The boundaries of core based statistical areas are defined using commuter flows. There are two main ways for a place to be part of a CBSA. One way is to be a commuter hub–a principal city–drawing in workers from the rest of the region. In an MSA with multiple principal cities, each will act as an interconnected hub, with large numbers of workers commuting each direction every day. As I wrote in 2017, “Milwaukee city attracts the most workers—some 125,000 in total. Still, nearly 95,000 people leave the city for work every day. Thirty-thousand of them go to Waukesha county, while 30,000 in Waukesha commute to the city of Milwaukee. The net-worker balance between Milwaukee city and Waukesha county is virtually equal.” The other way for an area to be part of a CBSA is as a commuter suburb. Some places attract very few outside workers, but provide a large number of employees for other towns. Muskego in Waukesha county is a good example. Eighty-five percent of its workers commute somewhere else, and the town’s population shrinks by about 30% during the workday.
Few workers commute from Milwaukee or Waukesha to Racine
Given this criteria, Racine County is in an odd situation. Like Waukesha, it has a principal city of its own. Reflecting this, about two-thirds of workers from Racine and Waukesha counties alike commute to work within their county of residence. This is much more than Washington or Ozaukee counties where just half of commuters work in their county of residence. Again like Waukesha county, Racine county does send more than a few workers to the Milwaukee metro. Seventeen percent go to Milwaukee county and 6 percent to Waukesha. But this relationship is not reciprocal. Just 1 percent of Milwaukee county workers commute to Racine, compared to 14 percent going to Waukesha. Waukesha sends 28 percent of its workers to Milwaukee but just 1 percent to Racine.
Racine County has a one-way commuter relationship with the Milwaukee metro area. The City of Racine is a commuter hub locally, but its pull does not reach far. Thirteen Milwaukee county workers commute west to Waukesha county for every 1 who travels south to Racine County.
Racine doesn’t do much better with its southern neighbor Kenosha county, either. Kenosha county is classified as part of the Chicago MSA. About 27 percent of its workers travel to Illinois compared to just 11 percent who work in Racine.

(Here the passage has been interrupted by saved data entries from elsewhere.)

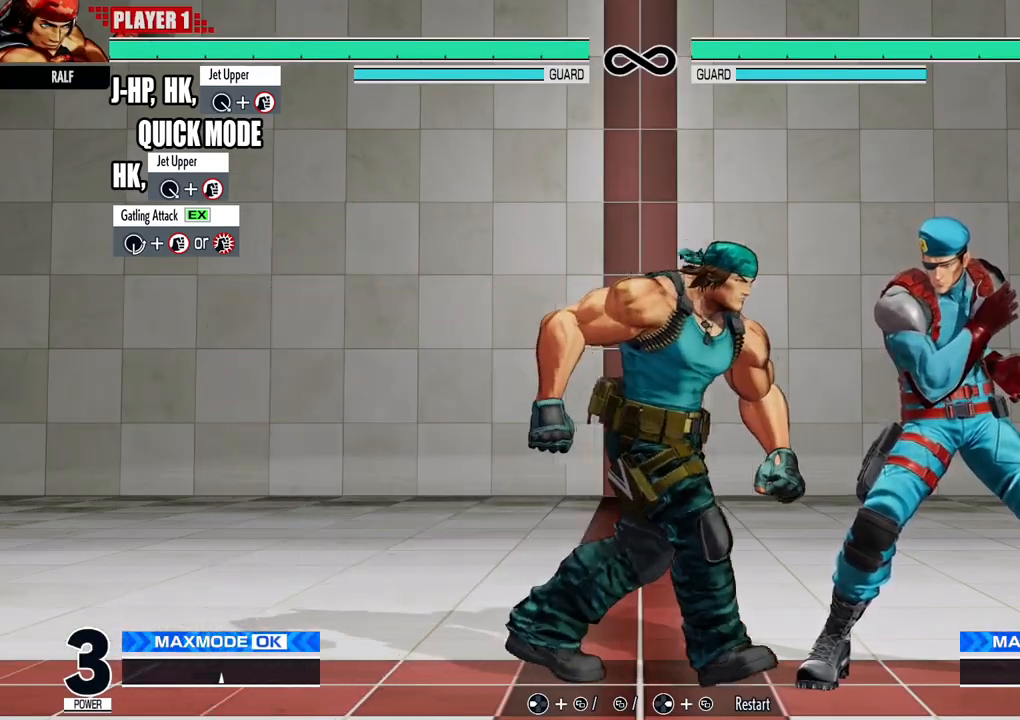
{"buttons": [], "events": [[200, "DPAD_RIGHT", "up"]]}
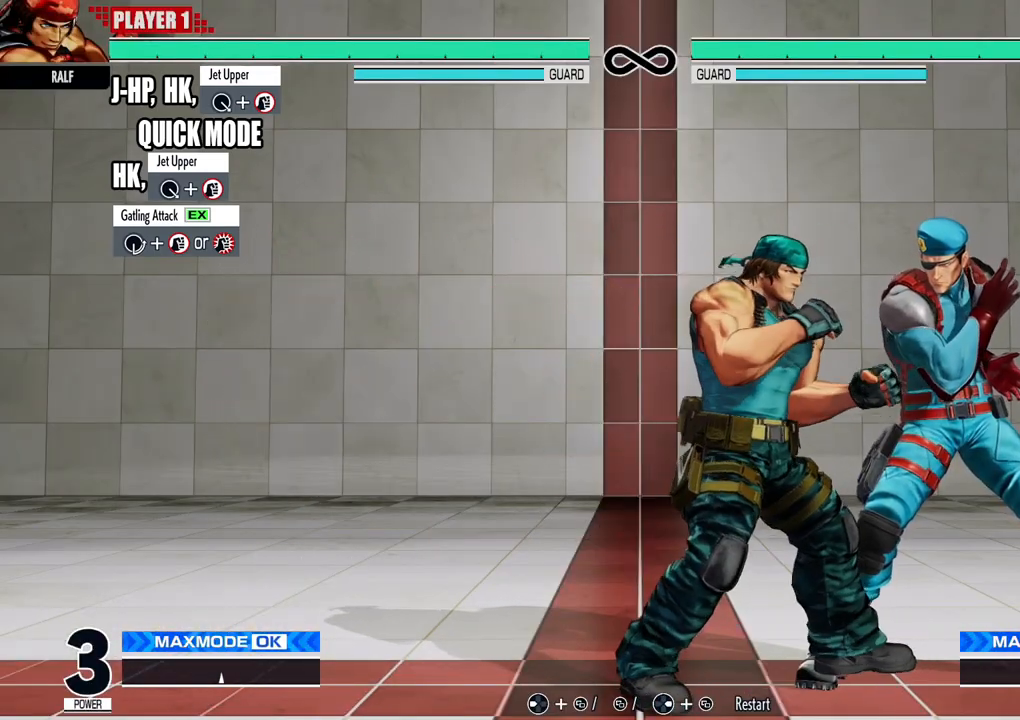
{"buttons": [], "events": []}
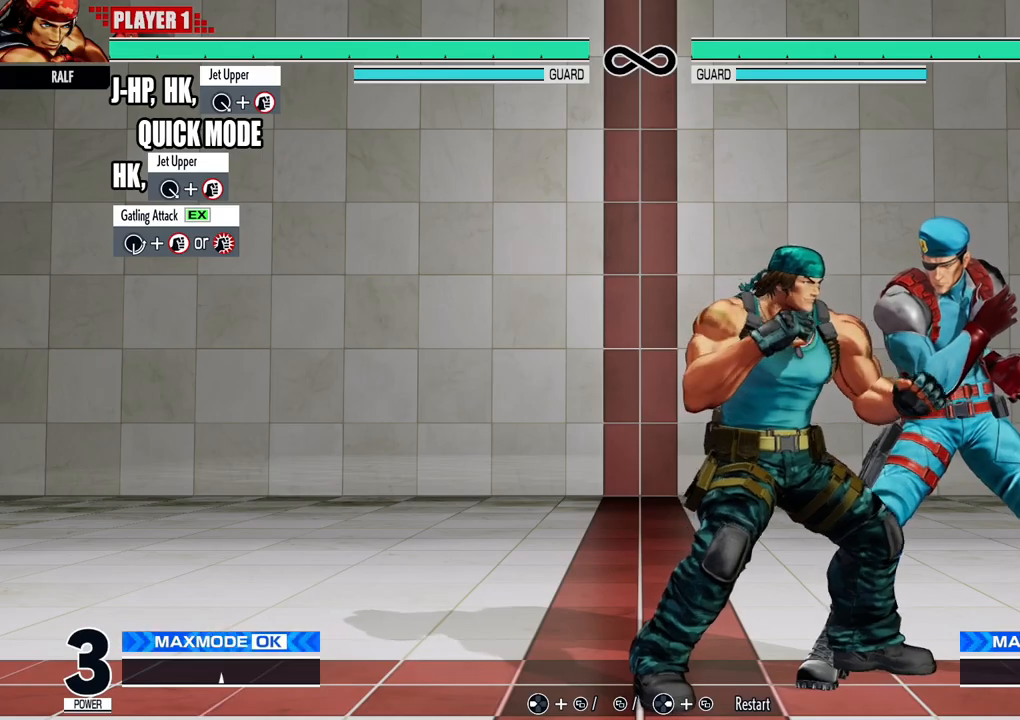
{"buttons": [], "events": []}
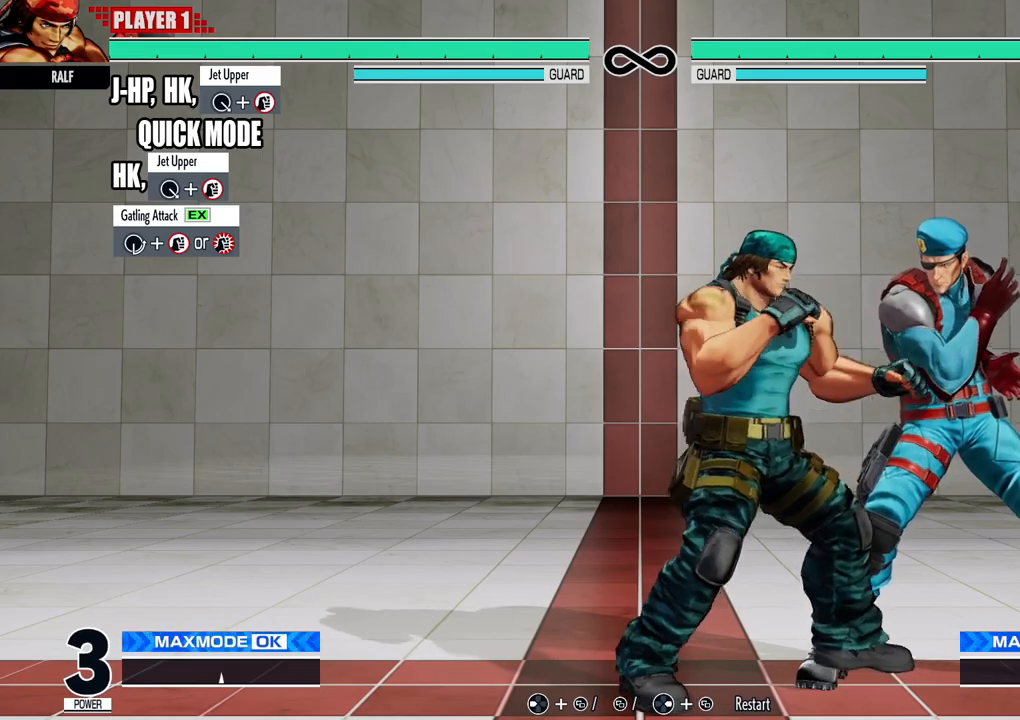
{"buttons": [], "events": []}
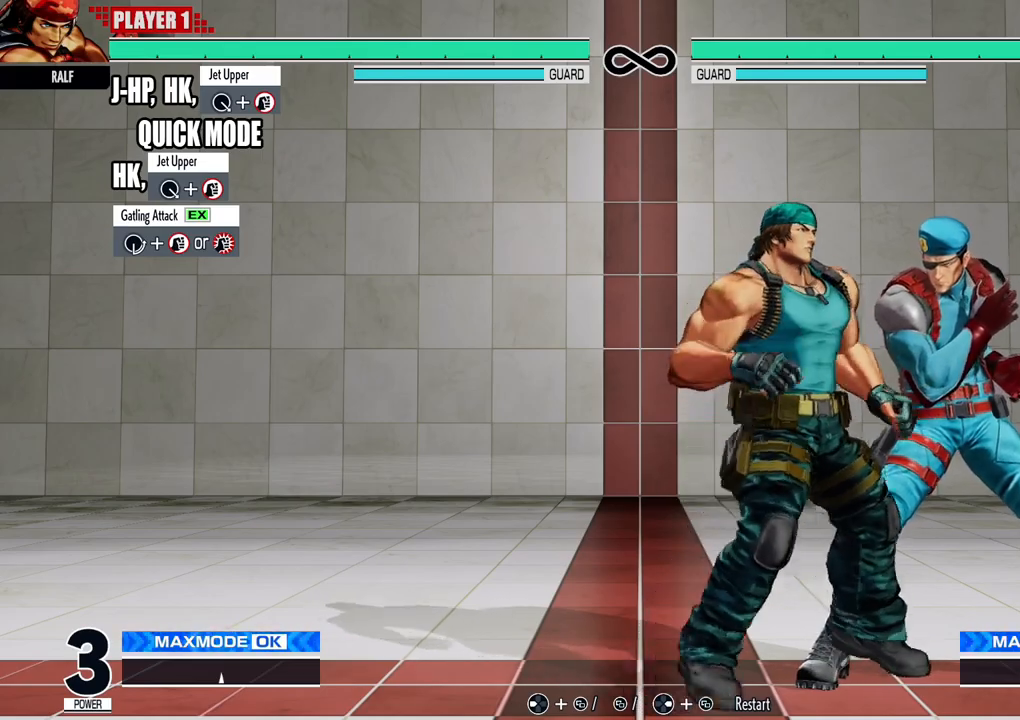
{"buttons": [], "events": [[117, "DPAD_DOWN", "down"], [184, "DPAD_RIGHT", "down"], [217, "DPAD_DOWN", "up"], [234, "X", "down"], [300, "DPAD_RIGHT", "up"], [400, "X", "up"]]}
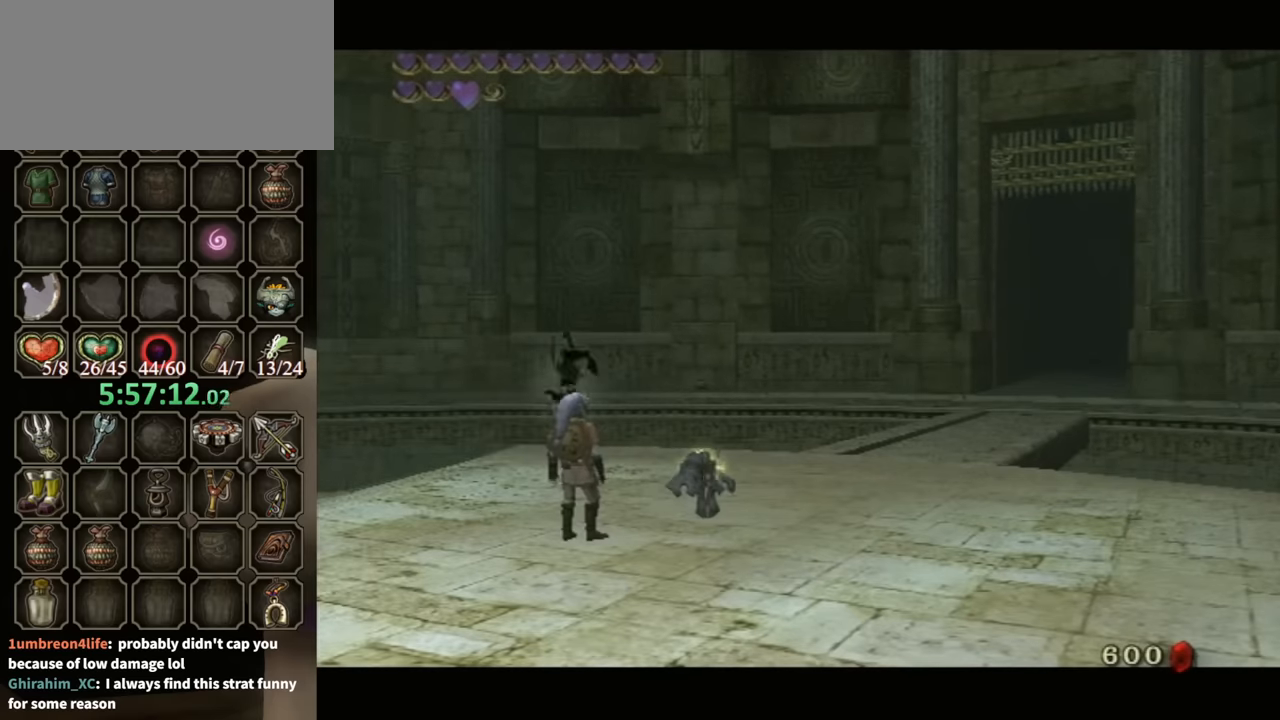
Gameplay with a controller (Nintendo layout); each line is a JSON object with the inputs held at the frame after it. "events" lists button and stick changes between this image and that frame as [ms after this image, input, new state], when the widget could be followed in between. Not read: L3 R3.
{"buttons": ["B"], "left_stick": "center", "right_stick": "center", "events": [[433, "B", "down"]]}
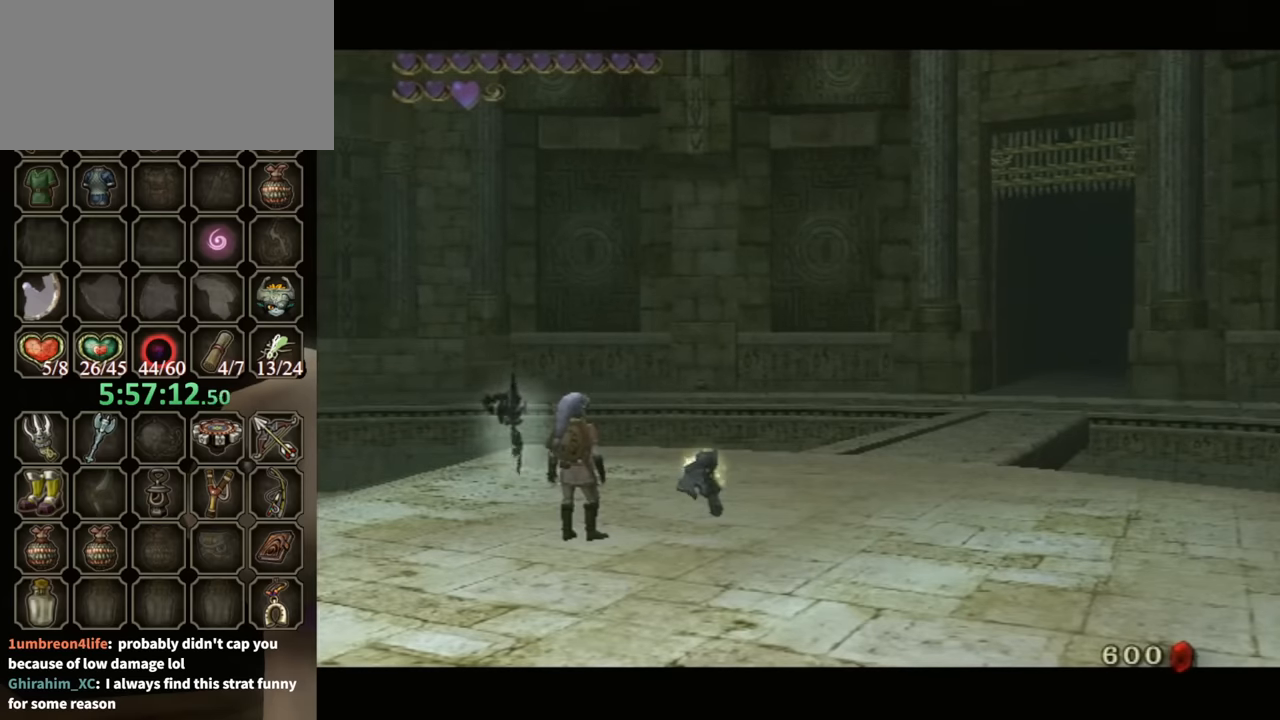
{"buttons": ["B"], "left_stick": "center", "right_stick": "center", "events": []}
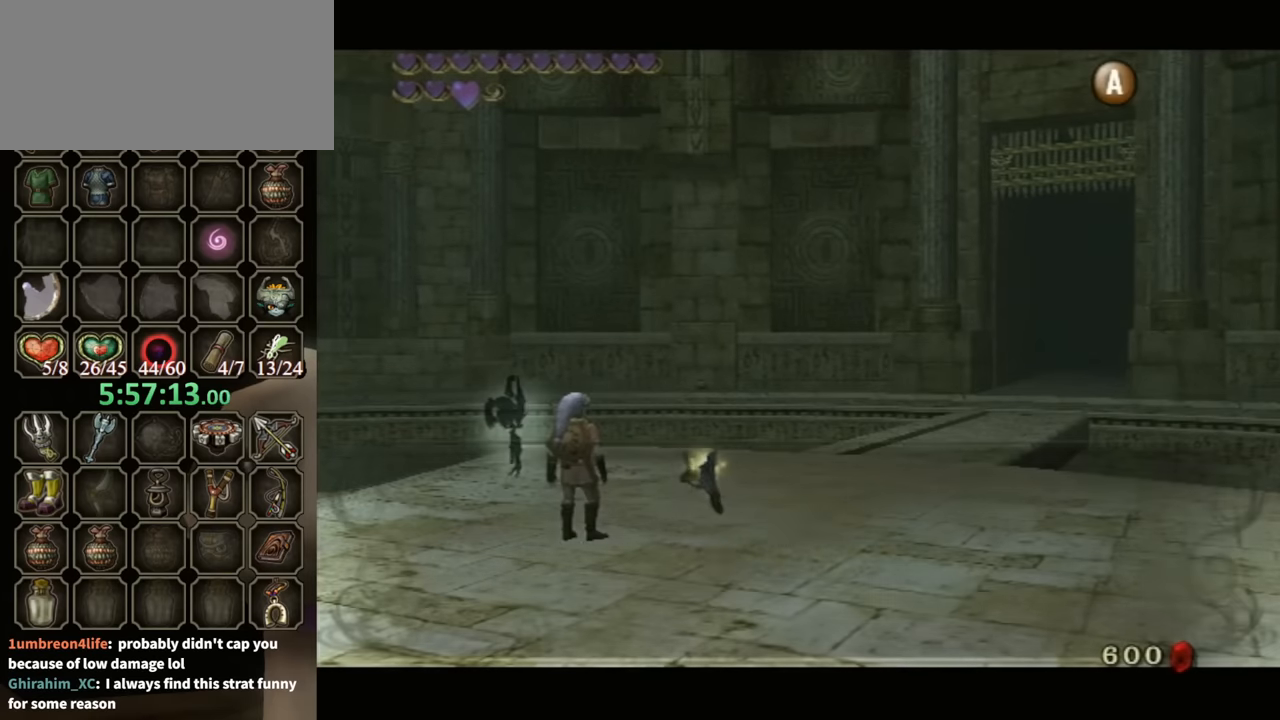
{"buttons": ["B"], "left_stick": "center", "right_stick": "center", "events": []}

The boundaries of metropolitan statistical areas are intended to describe reality, not shape it. In the future, Racine’s economy may become intertwined with Milwaukee’s in the same way that Milwaukee and Waukesha have grown into a single economic unit. The Foxconn project could be the catalyst needed to make this shift (if it is ever completed). In the meantime, however, Racine remains a close cousin, if not a sibling member of the Milwaukee Metro.